Stored dataset items

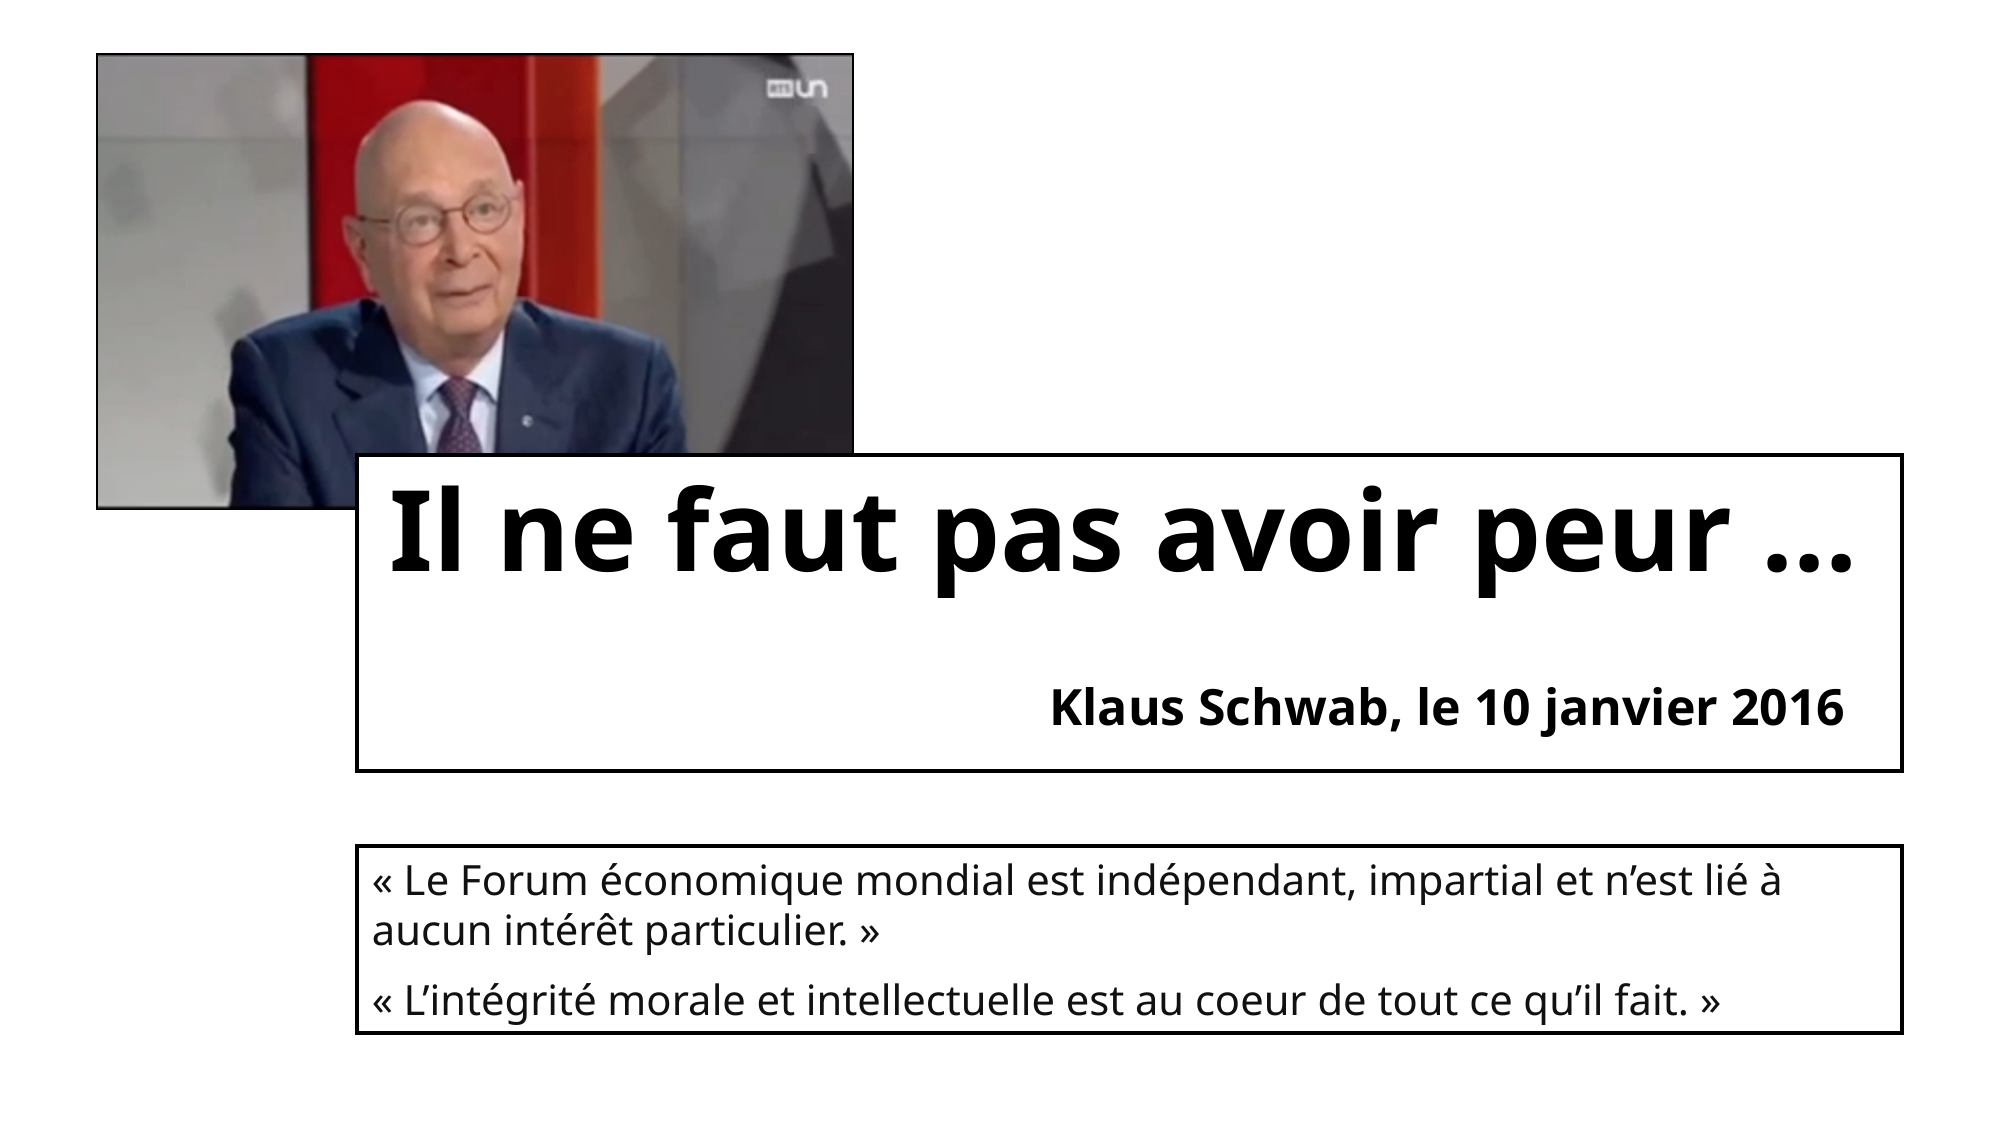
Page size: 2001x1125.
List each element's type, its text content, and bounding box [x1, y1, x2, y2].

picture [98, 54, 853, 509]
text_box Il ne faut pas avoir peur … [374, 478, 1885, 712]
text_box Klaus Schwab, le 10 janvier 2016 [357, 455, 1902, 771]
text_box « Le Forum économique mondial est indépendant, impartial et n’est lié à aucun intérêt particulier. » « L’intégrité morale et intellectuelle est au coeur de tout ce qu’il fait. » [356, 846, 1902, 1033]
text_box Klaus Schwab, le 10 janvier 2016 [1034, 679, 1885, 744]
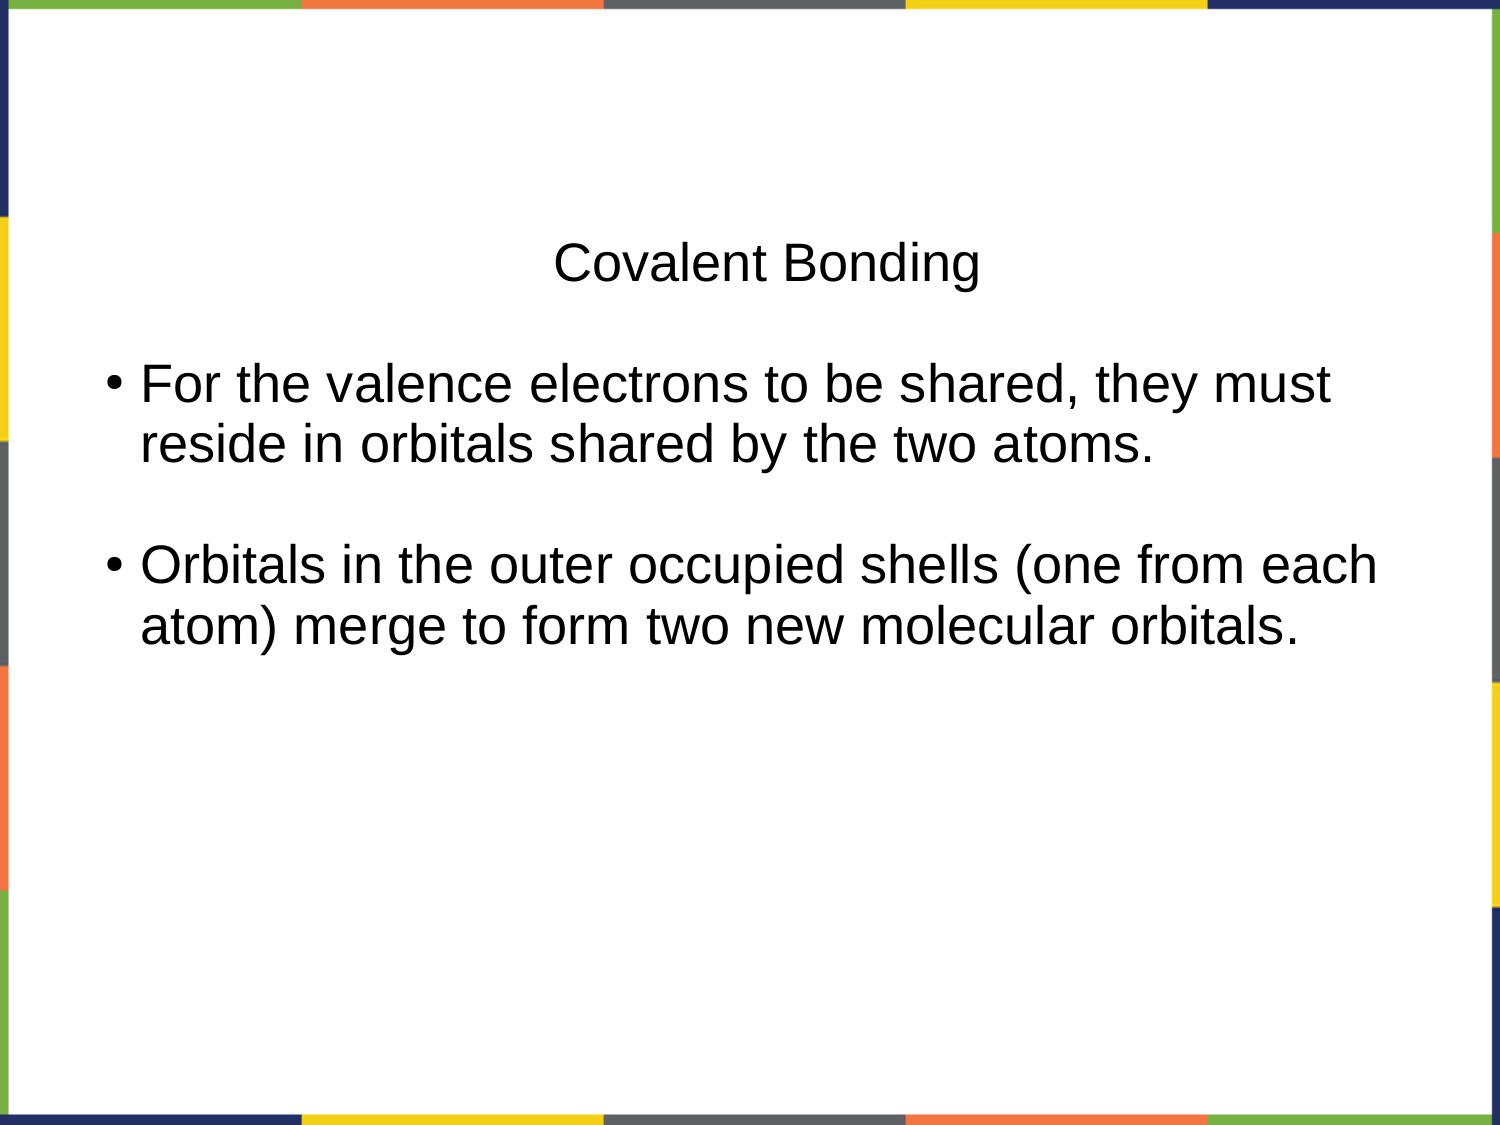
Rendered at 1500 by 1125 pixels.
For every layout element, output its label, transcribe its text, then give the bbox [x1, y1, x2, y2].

AIM OF THE TASK:
Return every row above word for word, leaving out the pictures.

ANSWER TO THE TASK:
Page size: 2001x1125.
List each element's type, its text content, and bounding box [x1, y1, x2, y2].

picture [98, 54, 853, 509]
text_box Il ne faut pas avoir peur … [374, 478, 1885, 712]
text_box Klaus Schwab, le 10 janvier 2016 [357, 455, 1902, 771]
text_box « Le Forum économique mondial est indépendant, impartial et n’est lié à aucun intérêt particulier. » « L’intégrité morale et intellectuelle est au coeur de tout ce qu’il fait. » [356, 846, 1902, 1033]
text_box Klaus Schwab, le 10 janvier 2016 [1034, 679, 1885, 744]
Rendered at 1500 by 1125 pixels.
For every layout element, output its label, transcribe its text, then give the bbox [x1, y1, x2, y2].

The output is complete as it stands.